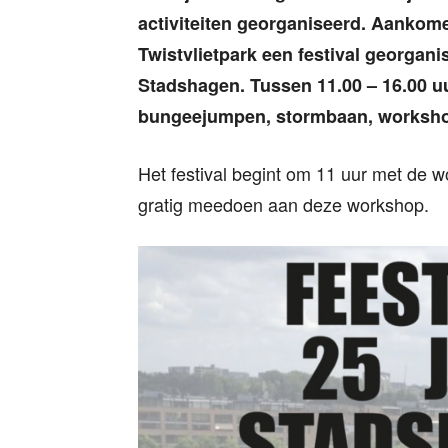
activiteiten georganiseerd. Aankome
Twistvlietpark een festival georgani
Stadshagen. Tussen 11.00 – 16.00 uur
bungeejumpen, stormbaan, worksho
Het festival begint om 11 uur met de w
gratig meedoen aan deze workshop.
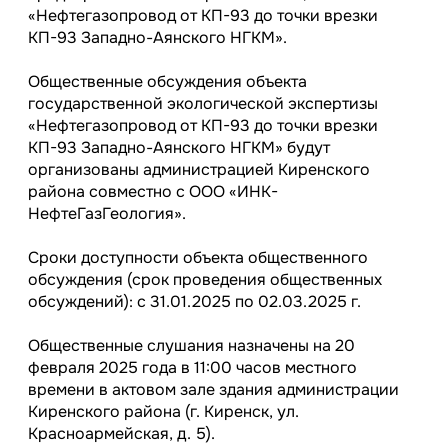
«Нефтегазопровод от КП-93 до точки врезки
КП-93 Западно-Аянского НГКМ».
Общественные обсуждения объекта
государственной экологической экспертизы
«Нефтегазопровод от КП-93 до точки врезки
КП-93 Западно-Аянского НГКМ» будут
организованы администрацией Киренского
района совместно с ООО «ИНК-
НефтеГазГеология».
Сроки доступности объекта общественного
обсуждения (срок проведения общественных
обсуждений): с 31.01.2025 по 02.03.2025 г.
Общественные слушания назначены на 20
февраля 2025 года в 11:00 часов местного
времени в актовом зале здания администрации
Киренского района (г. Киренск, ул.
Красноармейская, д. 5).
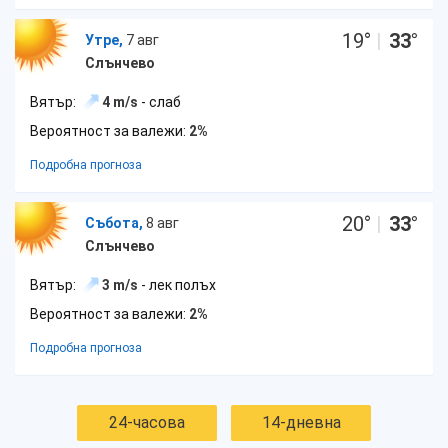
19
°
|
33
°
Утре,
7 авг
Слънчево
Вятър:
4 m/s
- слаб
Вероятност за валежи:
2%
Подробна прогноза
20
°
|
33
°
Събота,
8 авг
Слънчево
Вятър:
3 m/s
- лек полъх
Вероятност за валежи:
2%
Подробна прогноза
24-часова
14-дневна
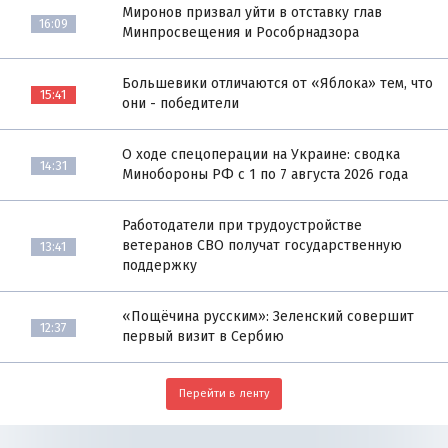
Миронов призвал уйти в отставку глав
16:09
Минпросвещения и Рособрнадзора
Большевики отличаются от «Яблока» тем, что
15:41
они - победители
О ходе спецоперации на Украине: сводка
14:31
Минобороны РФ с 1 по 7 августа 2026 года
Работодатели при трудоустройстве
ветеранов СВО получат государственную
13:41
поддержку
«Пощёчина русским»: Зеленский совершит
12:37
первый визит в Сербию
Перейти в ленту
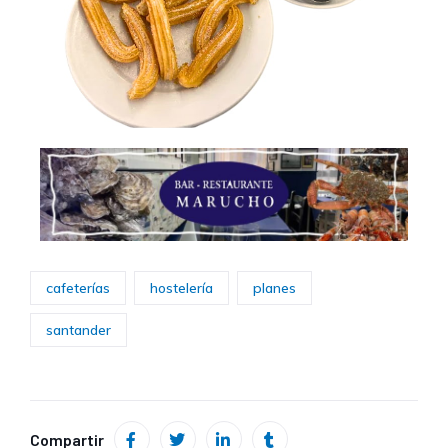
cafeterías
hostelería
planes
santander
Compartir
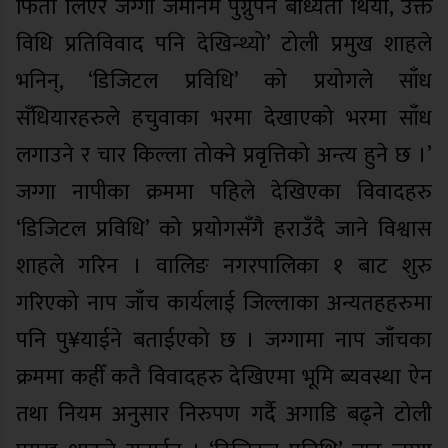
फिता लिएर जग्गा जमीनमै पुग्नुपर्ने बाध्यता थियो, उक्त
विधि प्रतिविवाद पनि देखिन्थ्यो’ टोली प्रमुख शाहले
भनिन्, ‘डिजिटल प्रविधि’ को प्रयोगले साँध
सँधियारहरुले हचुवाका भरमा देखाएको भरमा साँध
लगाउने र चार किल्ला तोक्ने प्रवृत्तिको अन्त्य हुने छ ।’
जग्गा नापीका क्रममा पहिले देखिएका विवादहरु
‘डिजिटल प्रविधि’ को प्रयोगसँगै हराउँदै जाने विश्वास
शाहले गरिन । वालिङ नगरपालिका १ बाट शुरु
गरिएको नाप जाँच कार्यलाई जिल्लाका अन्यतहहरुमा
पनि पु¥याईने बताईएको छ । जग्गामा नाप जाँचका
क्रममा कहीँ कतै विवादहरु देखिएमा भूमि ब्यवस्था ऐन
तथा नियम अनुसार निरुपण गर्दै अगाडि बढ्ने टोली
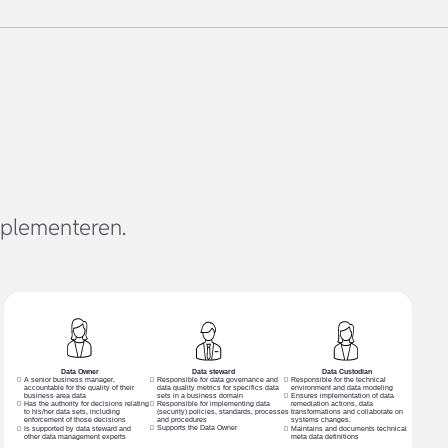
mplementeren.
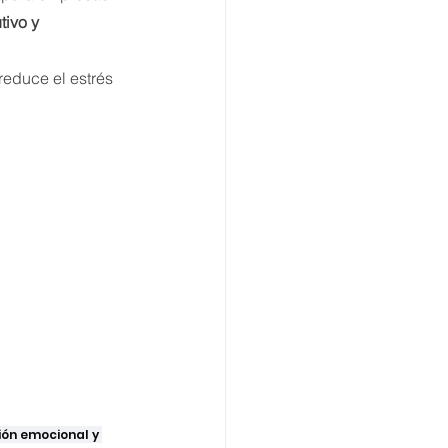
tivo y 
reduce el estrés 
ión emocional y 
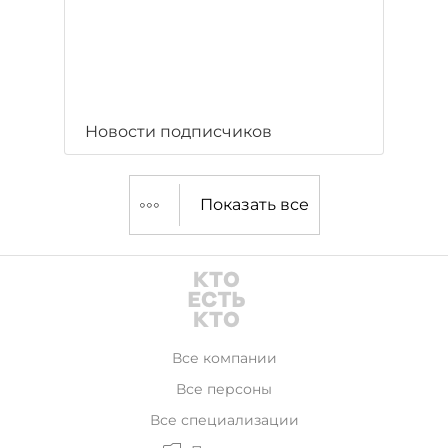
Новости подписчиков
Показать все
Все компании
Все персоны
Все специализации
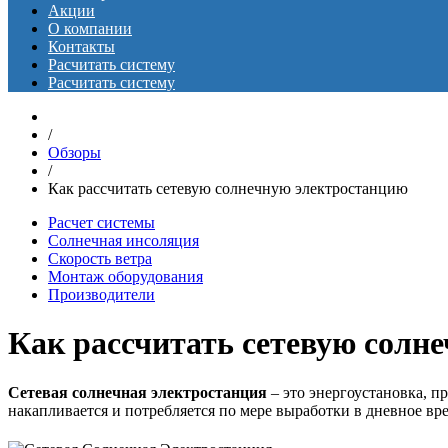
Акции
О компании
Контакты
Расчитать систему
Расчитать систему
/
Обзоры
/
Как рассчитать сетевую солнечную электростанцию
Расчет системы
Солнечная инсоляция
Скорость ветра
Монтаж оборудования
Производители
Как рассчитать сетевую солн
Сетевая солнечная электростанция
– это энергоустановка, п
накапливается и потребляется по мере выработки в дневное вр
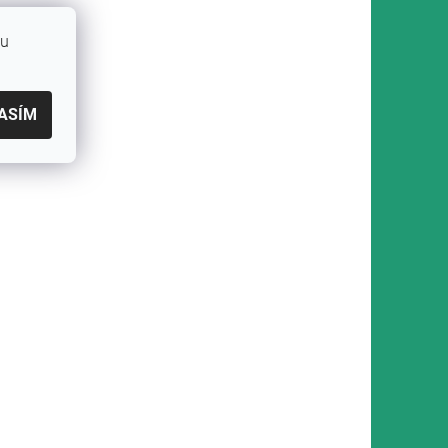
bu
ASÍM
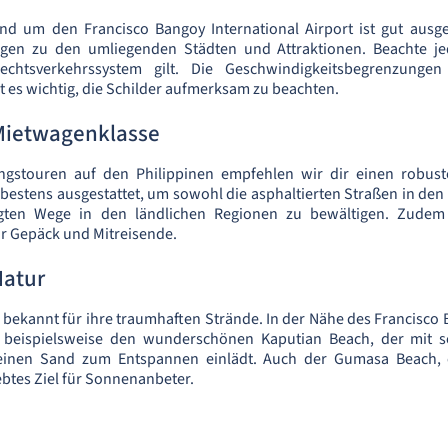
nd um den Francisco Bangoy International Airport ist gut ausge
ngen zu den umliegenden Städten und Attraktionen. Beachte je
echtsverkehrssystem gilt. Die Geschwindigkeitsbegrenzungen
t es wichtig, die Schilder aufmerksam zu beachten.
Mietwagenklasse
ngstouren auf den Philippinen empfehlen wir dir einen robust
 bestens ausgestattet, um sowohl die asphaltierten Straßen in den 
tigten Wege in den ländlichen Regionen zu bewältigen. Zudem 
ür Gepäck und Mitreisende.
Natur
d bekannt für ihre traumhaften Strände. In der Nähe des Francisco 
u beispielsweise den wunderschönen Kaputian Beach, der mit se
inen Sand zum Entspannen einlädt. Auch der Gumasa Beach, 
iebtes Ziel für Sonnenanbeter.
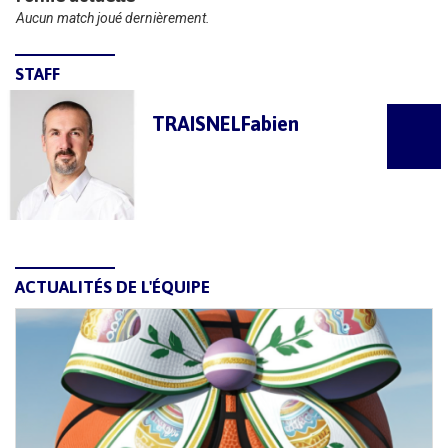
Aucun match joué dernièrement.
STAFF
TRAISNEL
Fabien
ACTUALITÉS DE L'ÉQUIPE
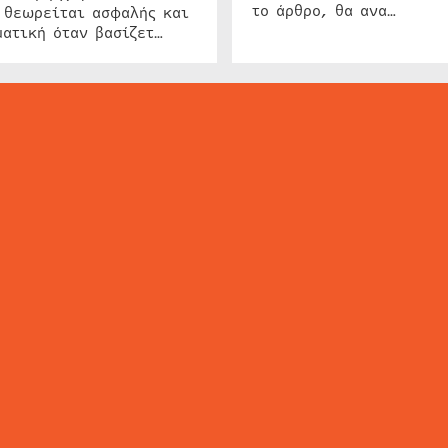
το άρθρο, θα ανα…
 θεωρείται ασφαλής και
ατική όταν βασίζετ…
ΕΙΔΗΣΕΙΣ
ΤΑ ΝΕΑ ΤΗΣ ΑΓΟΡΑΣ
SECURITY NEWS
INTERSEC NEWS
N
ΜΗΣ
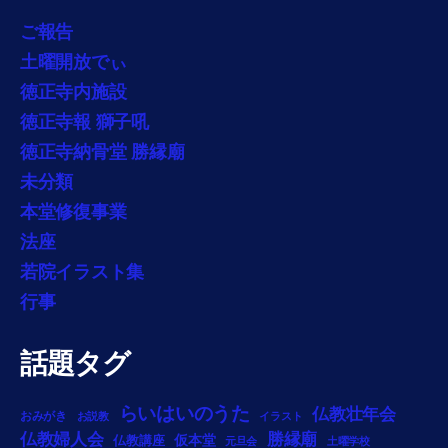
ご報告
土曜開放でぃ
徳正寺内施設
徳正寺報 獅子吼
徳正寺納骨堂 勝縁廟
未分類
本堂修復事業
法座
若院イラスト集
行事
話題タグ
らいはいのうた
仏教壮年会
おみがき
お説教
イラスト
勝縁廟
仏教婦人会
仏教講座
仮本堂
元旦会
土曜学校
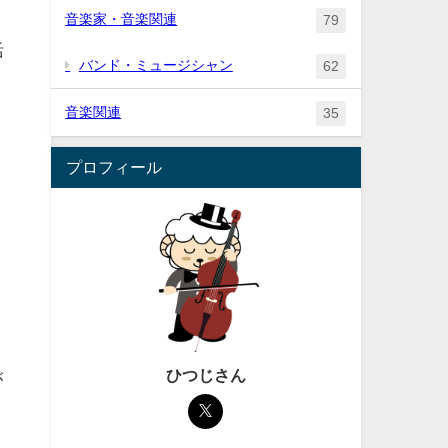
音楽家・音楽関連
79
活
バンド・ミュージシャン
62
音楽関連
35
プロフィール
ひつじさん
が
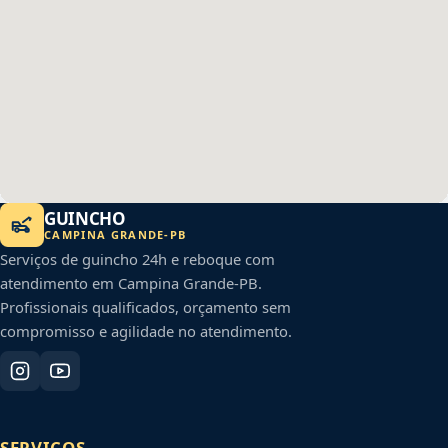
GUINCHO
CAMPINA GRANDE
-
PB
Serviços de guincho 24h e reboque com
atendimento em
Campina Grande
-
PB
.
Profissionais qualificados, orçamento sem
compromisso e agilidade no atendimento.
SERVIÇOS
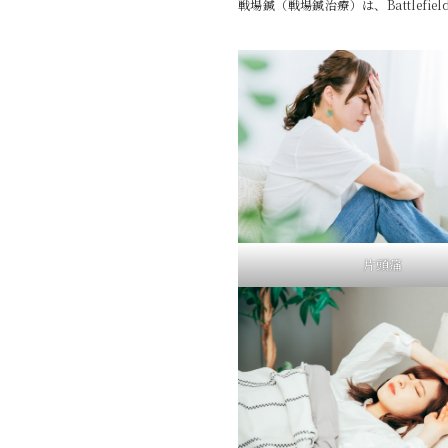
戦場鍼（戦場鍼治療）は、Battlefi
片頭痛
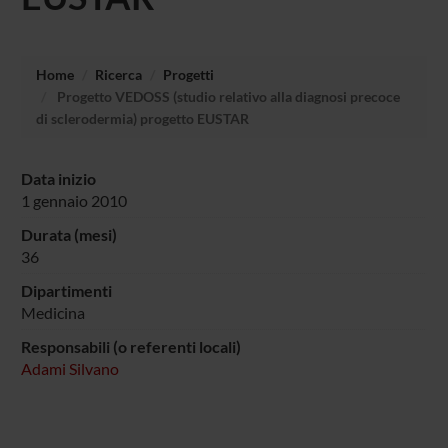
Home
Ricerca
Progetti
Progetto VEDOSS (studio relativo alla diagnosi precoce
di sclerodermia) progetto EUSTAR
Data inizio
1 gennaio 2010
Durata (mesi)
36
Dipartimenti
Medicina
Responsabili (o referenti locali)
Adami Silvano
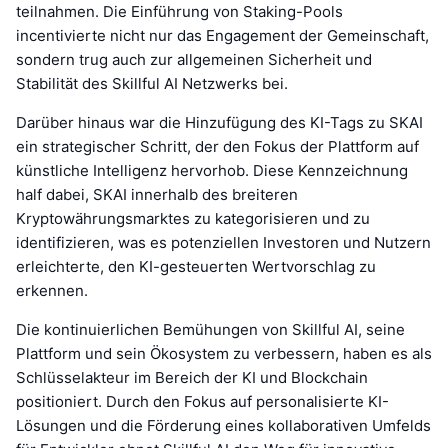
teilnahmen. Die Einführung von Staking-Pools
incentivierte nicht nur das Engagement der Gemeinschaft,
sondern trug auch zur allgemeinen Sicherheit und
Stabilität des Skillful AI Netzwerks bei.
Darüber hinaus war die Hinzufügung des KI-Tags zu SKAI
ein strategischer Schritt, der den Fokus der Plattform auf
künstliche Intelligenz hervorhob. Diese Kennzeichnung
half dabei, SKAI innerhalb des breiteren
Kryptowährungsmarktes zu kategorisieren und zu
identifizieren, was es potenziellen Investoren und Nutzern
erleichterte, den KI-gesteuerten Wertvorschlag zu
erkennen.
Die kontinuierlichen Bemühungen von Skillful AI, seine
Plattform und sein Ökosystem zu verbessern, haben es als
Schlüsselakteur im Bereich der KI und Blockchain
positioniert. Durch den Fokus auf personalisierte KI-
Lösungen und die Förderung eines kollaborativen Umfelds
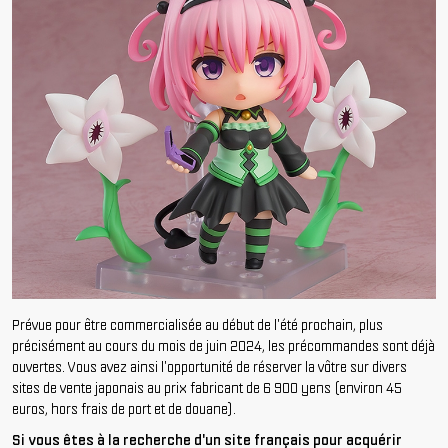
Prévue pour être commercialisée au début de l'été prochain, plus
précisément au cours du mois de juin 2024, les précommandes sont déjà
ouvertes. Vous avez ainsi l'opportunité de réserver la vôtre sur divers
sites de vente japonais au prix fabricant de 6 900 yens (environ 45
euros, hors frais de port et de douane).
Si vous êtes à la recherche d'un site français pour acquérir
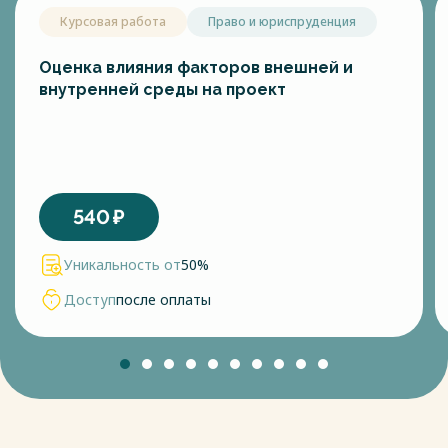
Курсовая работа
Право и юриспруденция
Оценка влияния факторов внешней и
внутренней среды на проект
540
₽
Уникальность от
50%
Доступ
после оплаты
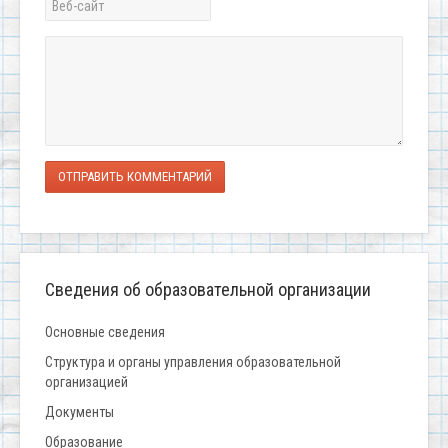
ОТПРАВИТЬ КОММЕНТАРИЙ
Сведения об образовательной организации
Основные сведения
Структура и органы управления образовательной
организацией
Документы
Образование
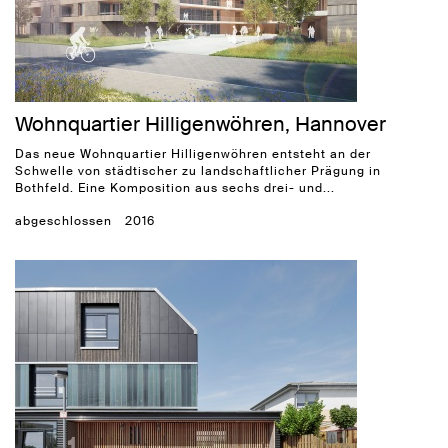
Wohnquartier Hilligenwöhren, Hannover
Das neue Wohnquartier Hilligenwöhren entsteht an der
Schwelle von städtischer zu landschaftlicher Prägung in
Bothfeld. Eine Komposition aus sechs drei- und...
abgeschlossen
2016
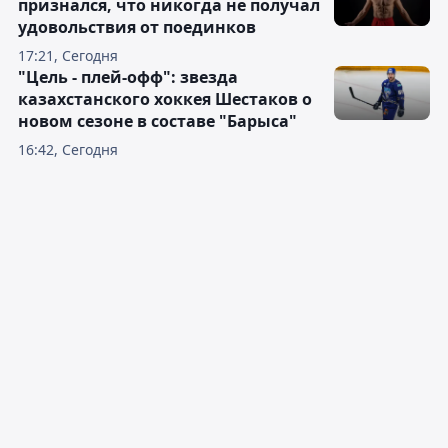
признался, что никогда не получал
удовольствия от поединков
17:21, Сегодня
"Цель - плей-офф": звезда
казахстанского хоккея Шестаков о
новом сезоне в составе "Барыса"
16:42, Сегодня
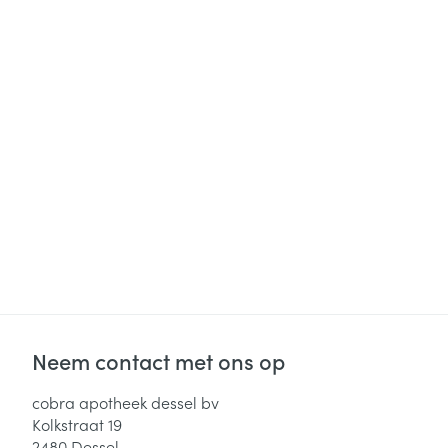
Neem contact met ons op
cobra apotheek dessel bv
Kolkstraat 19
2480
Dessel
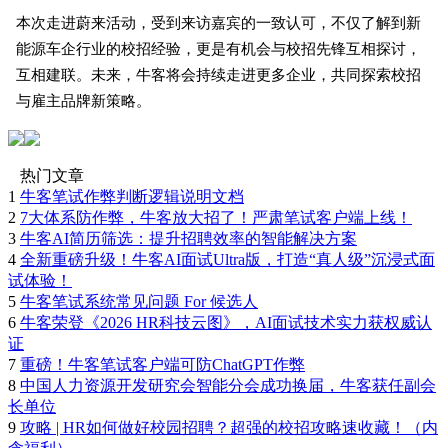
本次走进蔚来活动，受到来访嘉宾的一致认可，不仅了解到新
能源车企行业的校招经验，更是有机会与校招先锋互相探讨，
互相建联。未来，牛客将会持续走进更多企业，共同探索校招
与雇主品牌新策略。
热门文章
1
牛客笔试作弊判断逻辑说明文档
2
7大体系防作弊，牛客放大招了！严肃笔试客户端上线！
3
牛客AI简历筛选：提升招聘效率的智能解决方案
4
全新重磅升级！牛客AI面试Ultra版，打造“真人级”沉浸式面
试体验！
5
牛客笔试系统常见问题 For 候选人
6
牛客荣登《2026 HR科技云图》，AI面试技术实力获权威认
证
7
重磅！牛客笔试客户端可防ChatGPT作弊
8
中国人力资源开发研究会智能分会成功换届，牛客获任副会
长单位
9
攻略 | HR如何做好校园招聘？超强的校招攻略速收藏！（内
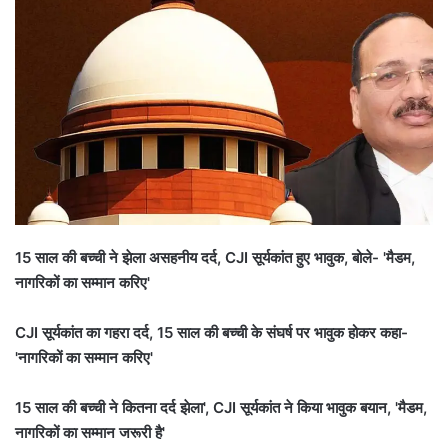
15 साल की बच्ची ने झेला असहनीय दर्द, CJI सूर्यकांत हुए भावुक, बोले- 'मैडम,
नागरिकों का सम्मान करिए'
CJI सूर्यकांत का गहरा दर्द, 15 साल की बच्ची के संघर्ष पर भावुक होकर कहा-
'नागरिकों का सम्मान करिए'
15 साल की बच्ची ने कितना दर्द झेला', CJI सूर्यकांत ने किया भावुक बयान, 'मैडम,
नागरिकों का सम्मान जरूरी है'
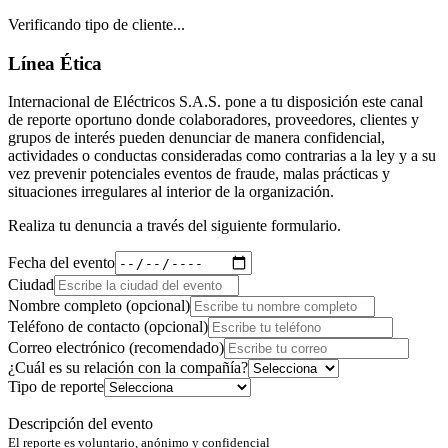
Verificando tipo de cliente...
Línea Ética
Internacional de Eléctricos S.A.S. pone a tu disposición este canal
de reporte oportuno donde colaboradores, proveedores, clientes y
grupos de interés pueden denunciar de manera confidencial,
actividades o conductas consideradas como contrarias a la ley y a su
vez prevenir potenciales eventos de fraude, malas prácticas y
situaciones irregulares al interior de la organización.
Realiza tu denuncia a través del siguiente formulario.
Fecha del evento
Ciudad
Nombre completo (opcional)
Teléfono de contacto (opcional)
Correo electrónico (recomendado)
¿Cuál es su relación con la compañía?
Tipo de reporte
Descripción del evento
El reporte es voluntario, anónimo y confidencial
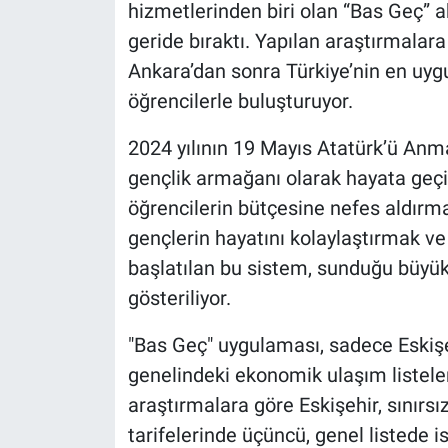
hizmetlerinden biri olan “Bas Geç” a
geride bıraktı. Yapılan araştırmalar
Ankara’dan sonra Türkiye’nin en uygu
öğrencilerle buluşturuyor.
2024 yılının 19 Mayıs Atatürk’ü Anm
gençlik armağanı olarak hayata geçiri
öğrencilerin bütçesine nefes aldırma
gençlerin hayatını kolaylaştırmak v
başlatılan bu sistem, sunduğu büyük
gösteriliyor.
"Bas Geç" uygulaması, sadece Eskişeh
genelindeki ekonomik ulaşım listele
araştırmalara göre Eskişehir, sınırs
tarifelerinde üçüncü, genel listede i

------

Task requirements: Return each line of the records above in which the word "confidencial" occurs.

Response box:
grupos de interés pueden denunciar de manera confidencial,
El reporte es voluntario, anónimo y confidencial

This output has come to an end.